● TUGAS:
Jawab tiga pertanyaan berikut berdasarkan teks tentang rumah ramah:
1. Benda apa yang dipecahkan Vinda dan temannya saat berusia 4 tahun?
2. Apa langkah pertama dalam daftar upaya membuat rumah ramah?
3. Jenis finishing furnitur apa yang dipilih, dan dibandingkan dengan jenis apa?

● KUTIPAN TEKS:
Rumah Ramah

"Bu, betul kita diundang kesini"? Begitu Vikra pernah sedih berbisik memastikan diri apakah betul-betul kita diundang dalam acara ultah teman di rumahnya yang mewah penuh kristal. Vikra memang cuek dan slengekan tetapi juga sangat sensitif ketika ditatap oleh nyonya rumah ibunya teman ini yang barangkali merasa terancam kedatangan tamu anak-anak macam Viva yang nggak mengguratkan wajah anteng. Pernah juga kami nahan nafas beberapa jam waktu membawa main kerumah kawan lain yang rumahnya penuh kristal juga, lemari kaca yang mewah pongah, sofa krem yang seakan ingin mengusir orang yang mau duduk. Wajah pemilik rumah ramah, tapi tidak bisa disembunyikan sulitnya menjembatani basa-basi dan ketakutan benda mahalnya rusak atau kotor oleh tamu-tamunya. Dan satu pengalaman paling membuat rasa bersalah, ketika Vinda dan temannya berusia 4 tahun, pernah memecahkan tempat lilin kaca kenangan terakhir temen-temen asrama yang dibeli ramai-ramai untuk surprise. Kontan marah... tapi seperti tertampar, apa sih arti benda itu walaupun itu bersejarah dibanding kesedihan anakku dan temennya??
Duh kalau begini, perlu pertanyakan pada diri kia, apa sih fungsi dan esensi rumah? Apakah museum mejeng benda mewah yang menunggu decak? Tempat gua bertapa sunyi sepi tanpa salam tamu? Atau rumah hangat yang siapapun nyaman untuk berada didalamnya? Atau bisakah menjembatani semua hal sebagai rumah hangat, tapi juga indah dan asik untuk mengkoleksi benda bersejarah.
Kami belum bisa membuat rumah ramah yang ideal, tapi berdasarkan pengalaman diatas, kami mencoba beberapa hal ini:
1. Kenali dulu siapa kita dan siapa orang yang akan lalu lalang di rumah. Jadi waktu bikin rumah dan pilih benda pengisinya sesuaikan denan karakter orang yang akan lalu lalang didalamnya. Yang jelas nggak penghuni gang jambu maupun kebanyakan tamunya mayoritas keluarga yang bawa anak, dan anak-anaknya jarang yang anteng, kayak Viva juga!! Jadi kami menghindari furniture yang tajam dan berbahaya (tapi kolam tengah banyak dikritik juga sih). Pilih furniture yang finishingnya rustic ketimbang yang mulus sophisticated dan mudah kelihatan kalau tergores.Jadi balai-balai bisa untuk maindakon atau bekel sekalipun nggak apa-apa.

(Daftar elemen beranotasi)

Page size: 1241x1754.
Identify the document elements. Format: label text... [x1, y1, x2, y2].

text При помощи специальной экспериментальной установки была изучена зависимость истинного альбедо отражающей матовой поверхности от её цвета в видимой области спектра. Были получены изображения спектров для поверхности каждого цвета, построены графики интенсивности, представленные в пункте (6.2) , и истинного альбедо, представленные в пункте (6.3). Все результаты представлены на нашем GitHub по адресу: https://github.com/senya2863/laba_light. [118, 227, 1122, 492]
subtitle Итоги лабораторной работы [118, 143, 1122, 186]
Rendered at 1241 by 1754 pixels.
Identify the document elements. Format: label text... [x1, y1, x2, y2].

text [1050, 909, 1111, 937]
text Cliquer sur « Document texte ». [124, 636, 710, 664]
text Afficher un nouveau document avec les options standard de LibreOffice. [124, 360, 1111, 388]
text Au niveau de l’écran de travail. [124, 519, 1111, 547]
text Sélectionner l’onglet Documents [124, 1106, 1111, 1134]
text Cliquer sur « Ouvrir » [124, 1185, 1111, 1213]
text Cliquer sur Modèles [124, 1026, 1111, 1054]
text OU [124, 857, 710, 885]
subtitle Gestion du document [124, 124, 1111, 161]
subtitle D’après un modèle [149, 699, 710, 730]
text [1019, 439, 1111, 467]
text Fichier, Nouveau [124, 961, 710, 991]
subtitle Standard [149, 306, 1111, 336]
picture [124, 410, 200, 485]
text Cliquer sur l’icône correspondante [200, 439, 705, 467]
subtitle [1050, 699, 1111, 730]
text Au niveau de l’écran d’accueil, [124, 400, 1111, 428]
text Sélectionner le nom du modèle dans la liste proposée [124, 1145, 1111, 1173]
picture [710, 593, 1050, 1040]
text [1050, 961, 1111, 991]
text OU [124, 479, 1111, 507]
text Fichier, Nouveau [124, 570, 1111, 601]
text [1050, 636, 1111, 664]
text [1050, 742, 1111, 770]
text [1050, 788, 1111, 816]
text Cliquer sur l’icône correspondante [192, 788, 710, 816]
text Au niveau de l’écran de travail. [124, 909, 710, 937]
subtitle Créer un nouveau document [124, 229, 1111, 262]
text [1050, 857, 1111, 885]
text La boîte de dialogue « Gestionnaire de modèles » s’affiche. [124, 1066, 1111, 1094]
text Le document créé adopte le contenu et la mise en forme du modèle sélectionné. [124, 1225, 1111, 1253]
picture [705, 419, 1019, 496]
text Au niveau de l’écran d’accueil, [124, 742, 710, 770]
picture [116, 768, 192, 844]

● JAWABAN TERTULIS:
1. Tempat lilin kaca, kenangan terakhir teman-teman asrama yang dibeli ramai-ramai untuk surprise.
2. Mengenali dulu siapa kita dan siapa orang yang akan lalu lalang di rumah.
3. Finishing rustic, ketimbang yang mulus sophisticated dan mudah kelihatan kalau tergores.